Your task:
In the data below, find the line containing "focal_mm: 4.39", then set down that line and every later line up to and including the line containing "focal_mm: 2.22", exactly.
::: Supplied records :::
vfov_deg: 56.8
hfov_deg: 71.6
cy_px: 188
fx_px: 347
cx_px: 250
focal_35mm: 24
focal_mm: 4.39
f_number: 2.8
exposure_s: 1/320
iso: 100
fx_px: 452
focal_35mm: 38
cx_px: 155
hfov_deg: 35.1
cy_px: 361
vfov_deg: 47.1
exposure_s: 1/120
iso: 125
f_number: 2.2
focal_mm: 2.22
:::
::: Supplied records :::
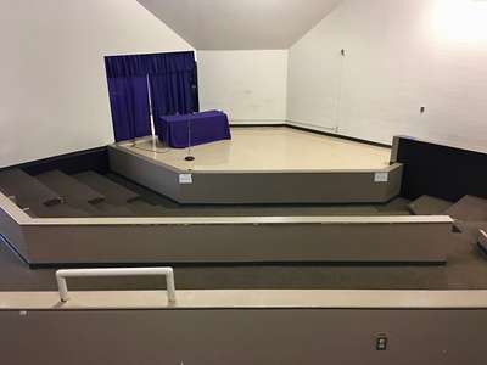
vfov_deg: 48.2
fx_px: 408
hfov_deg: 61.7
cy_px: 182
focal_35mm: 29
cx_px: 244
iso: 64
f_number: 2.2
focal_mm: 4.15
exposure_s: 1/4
:::
::: Supplied records :::
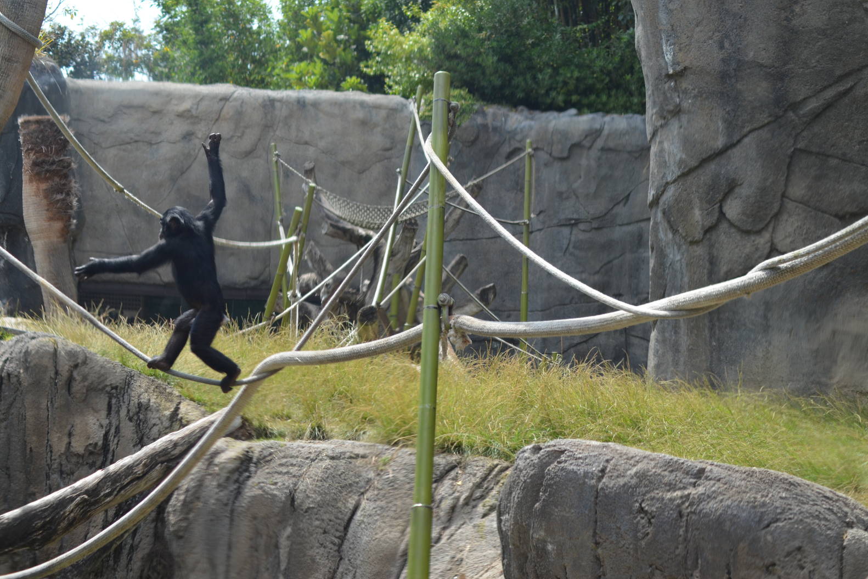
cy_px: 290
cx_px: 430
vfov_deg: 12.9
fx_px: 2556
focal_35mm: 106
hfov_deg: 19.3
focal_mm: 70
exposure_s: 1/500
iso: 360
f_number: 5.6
:::
Solution for this exercise:
focal_mm: 4.39
f_number: 2.8
exposure_s: 1/320
iso: 100
fx_px: 452
focal_35mm: 38
cx_px: 155
hfov_deg: 35.1
cy_px: 361
vfov_deg: 47.1
exposure_s: 1/120
iso: 125
f_number: 2.2
focal_mm: 2.22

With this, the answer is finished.